Rencanakan Nasib Percintaan untuk 5 Tahun ke Depan Sejak Awal 20-an

Rencanakan Nasib Percintaan untuk 5 Tahun ke Depan Sejak Awal 20-an

Generasi millennial memang lebih rumit dalam mencari cinta. Untuk itu, psikolog dan pakar cinta sarankan untuk merencanakan nasib percintaan Anda selama lima tahun ke depan. Mengapa?

Alasannya adalah agar untuk mempermudah Anda mendapatkan orang yang tepat. Untuk itu, ada baiknya Anda sudah mulai berpikir dan merencanakan kehidupan percintaan Anda di awal usia 20-an.

“Rencana lima tahun sangat penting karena akan membuat kita fokus dengan masa depan dengan cara yang positif dan membuat kita lebih mudah mencapai tujuan. Dengan adanya rencana, tujuan dan mimpi kita menjadi jelas dan memikirkan bagaimana kita mendapatkannya,” kata psikolog Dr.

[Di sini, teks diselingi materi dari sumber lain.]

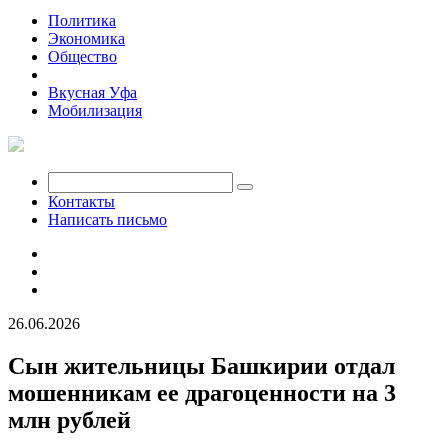
Политика
Экономика
Общество
Происшествия
Вкусная Уфа
Мобилизация
Контакты
Написать письмо
26.06.2026
Сын жительницы Башкирии отдал
мошенникам ее драгоценности на 3
млн рублей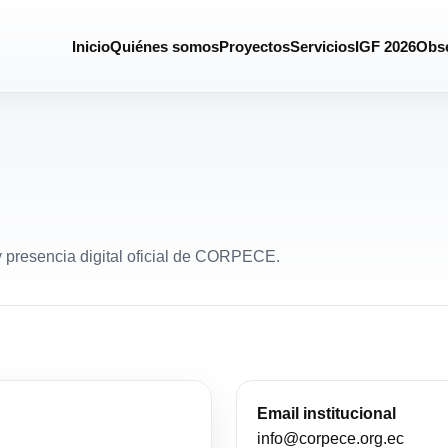
Inicio
Quiénes somos
Proyectos
Servicios
IGF 2026
Obse
 y presencia digital oficial de CORPECE.
Email institucional
info@corpece.org.ec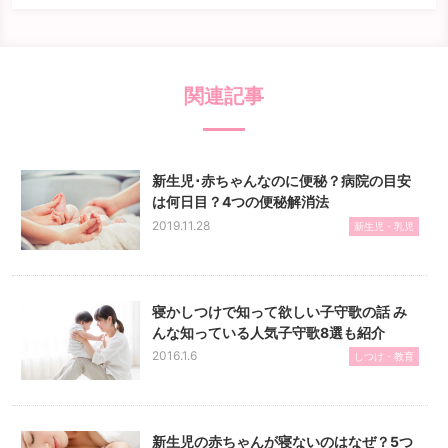
関連記事
新生児･赤ちゃんなのに便秘？病院の目安
は何日目？4つの便秘解消法
2019.11.28
新生児・乳児
寝かしつけで知って欲しい子守歌の話 み
んな知っている人気子守歌8選も紹介
2016.1.6
しつけ・教育
新生児の赤ちゃんが寝ないのはなぜ？5つ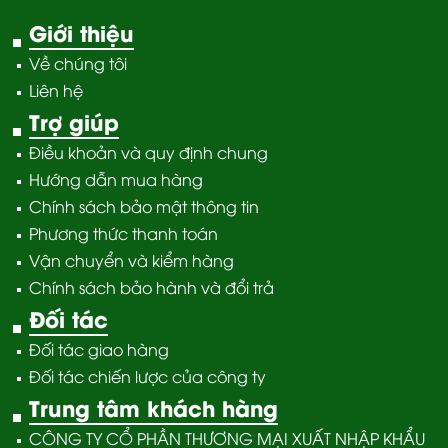
đảm bảo cho con bằng
cách nào tốt nhất?
Giới thiệu
Về chúng tôi
Liên hệ
Trợ giúp
Điều khoản và quy định chung
Hướng dẫn mua hàng
Chính sách bảo mật thông tin
Phương thức thanh toán
Vận chuyển và kiểm hàng
Chính sách bảo hành và đổi trả
Đối tác
Đối tác giao hàng
Đối tác chiến lược của công ty
Trung tâm khách hàng
CÔNG TY CỔ PHẦN THƯƠNG MẠI XUẤT NHẬP KHẨU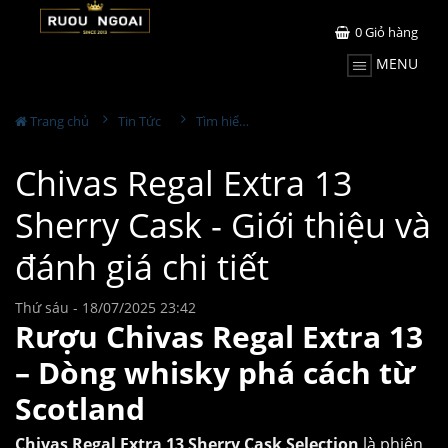
0
Giỏ hàng
MENU
Trang chủ
Tin Tức
Tìm hiểu về rượu
Chivas Regal Extra 13
Sherry Cask - Giới thiệu và
đánh giá chi tiết
Thứ sáu - 18/07/2025 23:42
Rượu Chivas Regal Extra 13
– Dòng whisky phá cách từ
Scotland
Chivas Regal Extra 13 Sherry Cask Selection
là phiên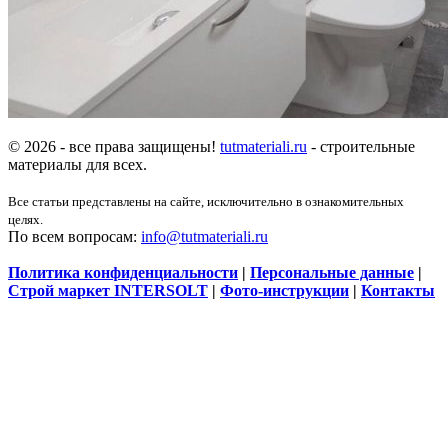
© 2026 - все права защищены!
tutmateriali.ru
- строительные
материалы для всех.
Все статьи представлены на сайте, исключительно в ознакомительных
целях.
По всем вопросам:
info@tutmateriali.ru
Политика конфиденциальности
|
Персональные данные
|
Строй маркет INTERSOLT
|
Фото-инструкции
|
Контакты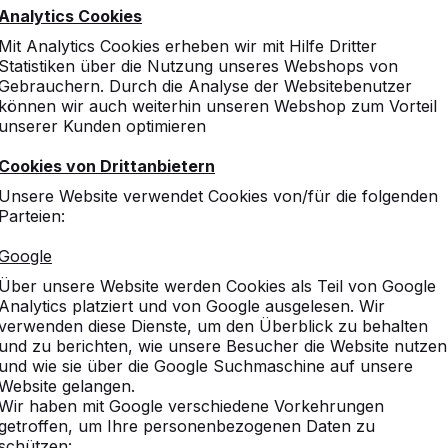
Analytics Cookies
Mit Analytics Cookies erheben wir mit Hilfe Dritter
Statistiken über die Nutzung unseres Webshops von
Gebrauchern. Durch die Analyse der Websitebenutzer
können wir auch weiterhin unseren Webshop zum Vorteil
unserer Kunden optimieren
Multi-Spieltisch (1-3-4) Standard
Cookies von Drittanbietern
€ 3.450,00
exkl. MwSt.
Unsere Website verwendet Cookies von/für die folgenden
Parteien:
Google
Über unsere Website werden Cookies als Teil von Google
Analytics platziert und von Google ausgelesen. Wir
verwenden diese Dienste, um den Überblick zu behalten
Eine Variante auswählen:
und zu berichten, wie unsere Besucher die Website nutzen
und wie sie über die Google Suchmaschine auf unsere
Website gelangen.
Wir haben mit Google verschiedene Vorkehrungen
getroffen, um Ihre personenbezogenen Daten zu
Produkt ansehen
schützen: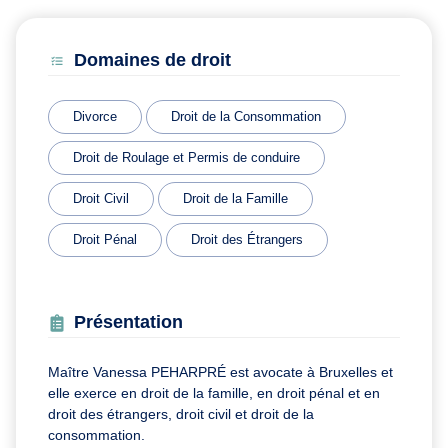
Domaines de droit
Divorce
Droit de la Consommation
Droit de Roulage et Permis de conduire
Droit Civil
Droit de la Famille
Droit Pénal
Droit des Étrangers
Présentation
Maître Vanessa PEHARPRÉ est avocate à Bruxelles et
elle exerce en droit de la famille, en droit pénal et en
droit des étrangers, droit civil et droit de la
consommation.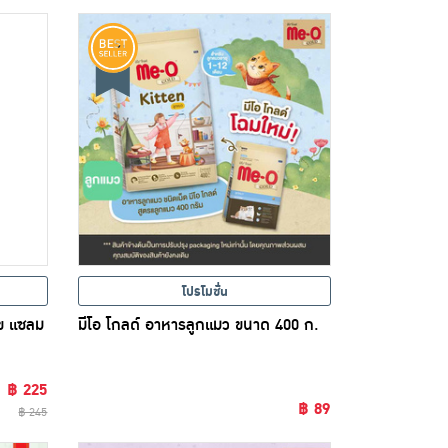
โปรโมชั่น
ัข แซลม
มีโอ โกลด์ อาหารลูกแมว ขนาด 400 ก.
฿ 225
฿ 89
฿ 245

Nikki Martinez, seperti dikutip dari Bustle.

Dr. Nikki menjelaskan bagaimana rencana lima tahun dibuat. Menurut Dr. Nikki tulis gambaran tentang pria yang Anda inginkan. Ia mengatakan bahwa tidak perlu ragu menulis hal-hal yang mungkin sedikit tidak masuk akal. Lalu, di hari berikutnya, baca kembali catatan Anda dan perkecil kualitas yang benar-benar Anda butuhkan dari pria. Ini akan membuat daftar kualitas pria yang Anda inginkan lebih jelas.

“Sangat penting untuk memutuskan apa yang Anda inginkan dari pasangan. Anda harus tahu apa yang bisa atau tidak bisa ditoleransi dalam hubungan dan apa tujuanmu dari sebuah hubungan. Kamu harus punya visi yang jelas,” kata Dr. Nikki.

Rencana lima tahun tidaklah sebentar, tapi juga tidak lama jika dijalani dengan santai. Untuk itu, ada baiknya untuk mengevaluasi daftar kualitas pasangan setiap tahunnya. Dengan mengevaluasi Anda akan lebih realistis karena Anda tidak bisa mengontrol kehidupan cinta.

Dr. Nikki juga menyarankan agar belajar dari mantan. Jika Anda ‘terpeleset’ dalam hubungan yang salah, Anda bisa mengambil pelajaran dari situ.

“Kita harus mengambil pelajaran dari hubungan masa lalu dan memutuskan apa yang kita inginkan, dan apa yang bisa dan tidak bisa ditolerasi. Ini akan membuat batasan yang jelas,” jelas Dr. Nikki.